═════ WORKING DATA

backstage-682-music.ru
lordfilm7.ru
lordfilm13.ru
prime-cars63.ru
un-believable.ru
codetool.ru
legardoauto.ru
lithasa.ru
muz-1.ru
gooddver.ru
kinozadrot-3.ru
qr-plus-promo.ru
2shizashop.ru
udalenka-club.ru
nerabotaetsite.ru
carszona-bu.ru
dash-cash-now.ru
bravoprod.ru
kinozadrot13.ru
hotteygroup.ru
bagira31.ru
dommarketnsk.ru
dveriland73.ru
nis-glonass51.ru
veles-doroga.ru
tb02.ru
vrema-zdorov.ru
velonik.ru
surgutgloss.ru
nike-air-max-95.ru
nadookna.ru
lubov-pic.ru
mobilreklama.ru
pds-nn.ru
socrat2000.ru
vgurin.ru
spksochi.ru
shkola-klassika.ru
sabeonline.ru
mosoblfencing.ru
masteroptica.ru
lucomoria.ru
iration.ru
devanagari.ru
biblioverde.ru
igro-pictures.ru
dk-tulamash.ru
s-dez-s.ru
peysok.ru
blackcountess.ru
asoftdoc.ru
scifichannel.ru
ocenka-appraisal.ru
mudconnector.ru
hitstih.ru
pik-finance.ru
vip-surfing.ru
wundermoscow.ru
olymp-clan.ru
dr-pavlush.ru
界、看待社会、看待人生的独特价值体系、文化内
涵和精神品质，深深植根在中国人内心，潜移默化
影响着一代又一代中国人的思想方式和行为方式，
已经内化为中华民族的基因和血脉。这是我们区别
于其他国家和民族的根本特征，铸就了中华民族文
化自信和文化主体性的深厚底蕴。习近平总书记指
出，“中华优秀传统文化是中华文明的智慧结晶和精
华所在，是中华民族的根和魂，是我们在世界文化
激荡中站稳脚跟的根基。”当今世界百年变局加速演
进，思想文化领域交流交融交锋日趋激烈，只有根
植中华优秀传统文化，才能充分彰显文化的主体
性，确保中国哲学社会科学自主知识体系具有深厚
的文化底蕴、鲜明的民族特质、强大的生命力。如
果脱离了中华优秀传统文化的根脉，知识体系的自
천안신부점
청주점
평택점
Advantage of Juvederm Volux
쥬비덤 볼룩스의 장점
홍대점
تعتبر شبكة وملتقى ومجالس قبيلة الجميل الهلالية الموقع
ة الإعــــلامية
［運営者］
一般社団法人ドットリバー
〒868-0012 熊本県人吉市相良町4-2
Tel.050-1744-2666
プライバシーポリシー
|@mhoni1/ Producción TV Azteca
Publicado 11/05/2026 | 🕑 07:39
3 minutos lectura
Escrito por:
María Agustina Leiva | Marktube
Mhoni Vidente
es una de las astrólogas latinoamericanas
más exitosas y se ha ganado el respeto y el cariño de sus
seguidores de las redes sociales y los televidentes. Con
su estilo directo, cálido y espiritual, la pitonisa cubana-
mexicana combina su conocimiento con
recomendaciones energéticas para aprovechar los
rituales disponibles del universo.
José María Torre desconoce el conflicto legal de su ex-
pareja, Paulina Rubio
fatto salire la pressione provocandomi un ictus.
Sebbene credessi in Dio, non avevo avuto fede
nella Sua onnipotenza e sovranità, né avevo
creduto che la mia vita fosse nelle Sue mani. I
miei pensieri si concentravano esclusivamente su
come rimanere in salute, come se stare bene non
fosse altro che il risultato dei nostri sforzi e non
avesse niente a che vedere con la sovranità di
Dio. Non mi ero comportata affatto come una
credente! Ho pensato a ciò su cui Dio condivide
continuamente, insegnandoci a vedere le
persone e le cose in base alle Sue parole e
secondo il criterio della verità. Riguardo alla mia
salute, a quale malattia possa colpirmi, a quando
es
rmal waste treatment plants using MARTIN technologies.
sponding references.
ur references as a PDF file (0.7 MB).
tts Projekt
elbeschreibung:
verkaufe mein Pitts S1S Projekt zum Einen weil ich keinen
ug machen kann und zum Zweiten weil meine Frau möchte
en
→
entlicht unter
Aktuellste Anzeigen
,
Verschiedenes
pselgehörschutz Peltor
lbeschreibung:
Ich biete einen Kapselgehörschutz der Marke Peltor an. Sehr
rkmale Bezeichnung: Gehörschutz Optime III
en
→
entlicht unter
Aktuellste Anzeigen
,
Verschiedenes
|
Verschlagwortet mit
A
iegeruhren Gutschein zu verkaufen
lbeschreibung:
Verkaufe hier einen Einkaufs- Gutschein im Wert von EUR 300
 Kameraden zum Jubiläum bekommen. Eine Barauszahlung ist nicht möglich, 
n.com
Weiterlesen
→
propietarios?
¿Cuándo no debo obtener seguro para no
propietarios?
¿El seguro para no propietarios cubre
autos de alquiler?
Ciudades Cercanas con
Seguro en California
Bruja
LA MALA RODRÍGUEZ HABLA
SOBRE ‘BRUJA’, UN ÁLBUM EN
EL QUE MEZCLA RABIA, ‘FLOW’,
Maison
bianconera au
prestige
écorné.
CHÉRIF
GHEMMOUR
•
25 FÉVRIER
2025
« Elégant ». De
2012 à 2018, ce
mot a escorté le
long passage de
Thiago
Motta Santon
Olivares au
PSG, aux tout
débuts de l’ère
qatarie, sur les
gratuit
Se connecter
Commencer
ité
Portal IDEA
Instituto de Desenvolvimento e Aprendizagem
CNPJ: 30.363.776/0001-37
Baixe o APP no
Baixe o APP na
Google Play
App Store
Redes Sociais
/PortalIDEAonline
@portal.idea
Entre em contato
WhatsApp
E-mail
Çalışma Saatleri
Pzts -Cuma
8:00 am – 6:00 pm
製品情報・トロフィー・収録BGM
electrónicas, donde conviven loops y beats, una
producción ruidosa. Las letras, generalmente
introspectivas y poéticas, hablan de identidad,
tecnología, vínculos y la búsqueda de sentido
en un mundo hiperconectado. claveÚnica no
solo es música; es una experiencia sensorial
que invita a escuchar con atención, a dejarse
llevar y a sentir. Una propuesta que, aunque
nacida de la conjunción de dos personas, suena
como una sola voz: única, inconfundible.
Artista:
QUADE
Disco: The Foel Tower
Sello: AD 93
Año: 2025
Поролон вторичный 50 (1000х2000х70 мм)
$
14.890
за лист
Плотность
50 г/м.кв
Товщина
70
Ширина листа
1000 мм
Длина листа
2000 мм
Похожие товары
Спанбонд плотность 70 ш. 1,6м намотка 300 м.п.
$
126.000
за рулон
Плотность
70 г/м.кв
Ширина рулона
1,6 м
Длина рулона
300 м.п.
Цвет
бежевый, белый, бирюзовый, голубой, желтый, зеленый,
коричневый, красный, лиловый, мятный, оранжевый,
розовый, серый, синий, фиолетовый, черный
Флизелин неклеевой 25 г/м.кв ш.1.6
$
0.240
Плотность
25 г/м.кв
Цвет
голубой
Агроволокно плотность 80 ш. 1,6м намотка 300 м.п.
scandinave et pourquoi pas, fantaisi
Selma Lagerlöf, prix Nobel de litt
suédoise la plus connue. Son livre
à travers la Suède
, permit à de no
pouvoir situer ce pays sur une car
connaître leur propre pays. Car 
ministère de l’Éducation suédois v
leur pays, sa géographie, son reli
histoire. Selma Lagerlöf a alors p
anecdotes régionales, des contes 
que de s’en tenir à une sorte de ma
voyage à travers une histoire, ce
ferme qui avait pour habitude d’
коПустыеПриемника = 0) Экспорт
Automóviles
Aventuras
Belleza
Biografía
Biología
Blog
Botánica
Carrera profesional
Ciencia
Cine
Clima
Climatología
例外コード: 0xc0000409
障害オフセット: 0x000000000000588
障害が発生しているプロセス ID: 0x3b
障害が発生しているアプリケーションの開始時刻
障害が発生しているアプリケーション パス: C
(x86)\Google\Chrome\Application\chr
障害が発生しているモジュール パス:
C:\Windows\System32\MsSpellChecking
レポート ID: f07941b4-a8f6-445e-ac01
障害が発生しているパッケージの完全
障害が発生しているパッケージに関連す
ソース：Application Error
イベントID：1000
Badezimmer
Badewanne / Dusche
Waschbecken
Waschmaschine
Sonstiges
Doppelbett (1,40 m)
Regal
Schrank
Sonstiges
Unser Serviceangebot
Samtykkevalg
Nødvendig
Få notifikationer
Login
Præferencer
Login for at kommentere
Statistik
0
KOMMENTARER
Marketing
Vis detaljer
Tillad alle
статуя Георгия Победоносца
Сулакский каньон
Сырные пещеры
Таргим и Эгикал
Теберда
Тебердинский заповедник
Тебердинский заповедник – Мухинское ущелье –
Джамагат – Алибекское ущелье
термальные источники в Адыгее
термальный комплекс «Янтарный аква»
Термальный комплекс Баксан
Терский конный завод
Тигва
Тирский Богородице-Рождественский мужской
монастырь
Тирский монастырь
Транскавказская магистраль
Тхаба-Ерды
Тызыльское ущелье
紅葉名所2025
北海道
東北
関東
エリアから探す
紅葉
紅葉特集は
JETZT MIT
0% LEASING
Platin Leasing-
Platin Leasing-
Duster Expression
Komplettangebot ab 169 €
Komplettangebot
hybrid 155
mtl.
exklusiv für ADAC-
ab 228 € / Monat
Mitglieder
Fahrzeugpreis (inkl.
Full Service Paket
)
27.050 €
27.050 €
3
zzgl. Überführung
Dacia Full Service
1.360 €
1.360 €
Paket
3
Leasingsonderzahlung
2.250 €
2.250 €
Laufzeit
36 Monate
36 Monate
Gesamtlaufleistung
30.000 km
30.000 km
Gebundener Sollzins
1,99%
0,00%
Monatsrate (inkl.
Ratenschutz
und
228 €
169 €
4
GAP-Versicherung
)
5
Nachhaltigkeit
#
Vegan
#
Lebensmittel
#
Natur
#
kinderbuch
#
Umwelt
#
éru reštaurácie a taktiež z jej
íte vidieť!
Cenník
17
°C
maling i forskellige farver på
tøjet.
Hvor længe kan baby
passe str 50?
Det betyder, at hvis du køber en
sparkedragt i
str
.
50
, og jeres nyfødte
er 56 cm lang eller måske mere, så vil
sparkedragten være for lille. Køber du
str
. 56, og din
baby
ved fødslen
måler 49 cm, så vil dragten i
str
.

══════════

» TASK ITEM: From the listing above, copy every line that includes the word "намотка".

» RESULT FOR THIS TASK:
Спанбонд плотность 70 ш. 1,6м намотка 300 м.п.
Агроволокно плотность 80 ш. 1,6м намотка 300 м.п.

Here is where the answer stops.